DALILA SILVESTRE; GRISELDA MORENO; MARCELO H. ARGÜELLES; MARINA E. BIEDMA; JULIETA TOMÁS FARIÑA; ESTEFANÍA S. PERI IBAÑEZ; MARCELO G. MANDILE; GRACIELA GLIKMANN; ALEJANDRO A. CASTELLO; MARTÍN RUMBO; C. FACUNDO TEMPRANA

Mar del Plata

Congreso; REUNIÓN ANUAL DE SOCIEDADES DE BIOCIENCIAS; 2022

Sociedad Argentina de Investigación Clínica

Lactic acid bacteria have emerged as a potential antigen delivery system for mucous surfaces. In particular, our aim is to develop a platform based on Lactococcus lactis cell wall-derived particles (CWDP). We previously generated CWDP that contained rotavirus VP6 protein, which conferred protection against infection when co-administered intranasally with dmLT in a murine model.

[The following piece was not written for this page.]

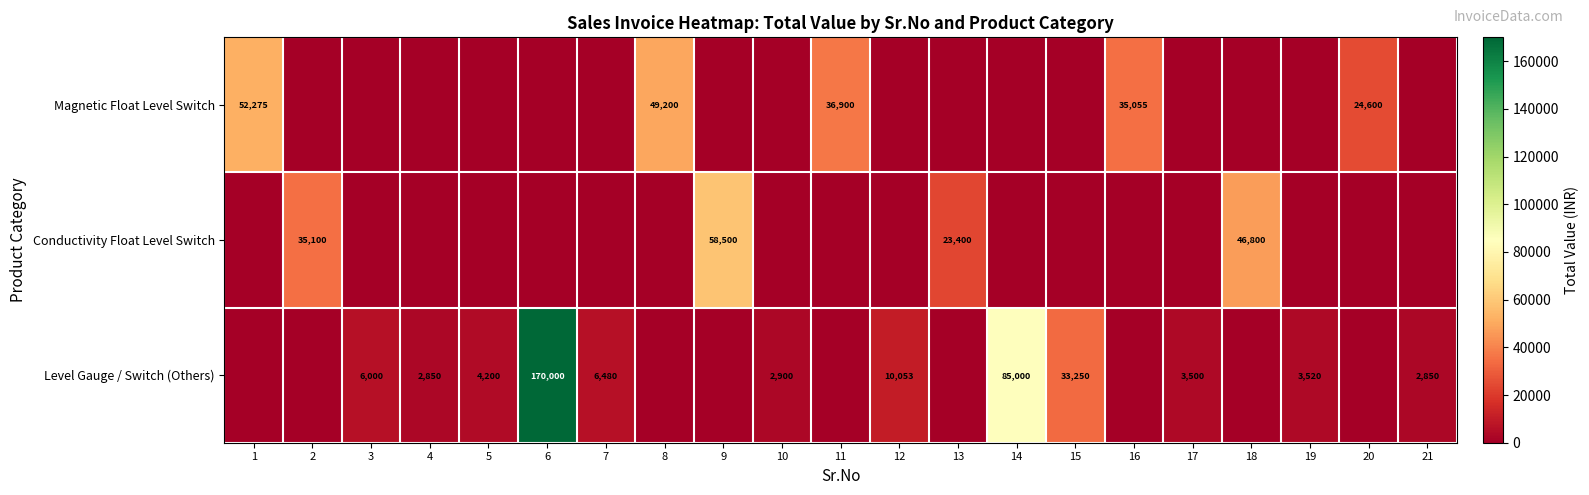

Count the number of categories in the chart.

21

Because flagellin has been proposed as a mucosal adjuvant, our goal is to increase the immunogenicity of CWDP using FliC131, a mutant of Salmonella flagellin. We generated L. lactis that express FliC131 on their cell wall. The CWDP-FliC131 obtained were evaluated by SDS-PAGE, Western blot, and flow cytometry. Moreover, the concentration of FliC131 was determined by SDS-PAGE and bands densitometry. The ability of CWDP-FliC131 to activate the TLR5 receptor was evaluated in vitro with the HEK-hTLR5 reporter cell line. The results confirmed the identity of FliC131 and showed a concentration of 2,1 mg/ml. Additionally, CWDP-FliC131 stimulated TLR5 under the tested conditions. To evaluate the adjuvanticity of CWDP-FliC131 in vivo, groups of five mice were immunized intranasally with PBS, OVA, CWDP-FliC131, OVA plus CWDP-FliC131 or OVA plus CWDP-NZ9000 (derived from non-recombinant L. lactis NZ9000). After three doses, samples of serum, bronchoalveolar lavage (BAL), and intestinal lavage were collected. Both CWDPFliC131 plus OVA (CFO) and CWDP-NZ9000 plus OVA (NZO) induced anti-OVA IgG and IgA detectable by ELISA in serum and BAL. Even though there were no statistically significant differences, four mice in the CFO group tested positive for serum IgA versus only one in the NZO group. In conclusion, CWDP were immunogenic when administered intranasally, although the adjuvant effect of FliC131needs to be further tested using different doses of CWDP-FliC131 and increasing the number of mice to reduce the variability associated with the intranasal immunization and the biological response of each mouse.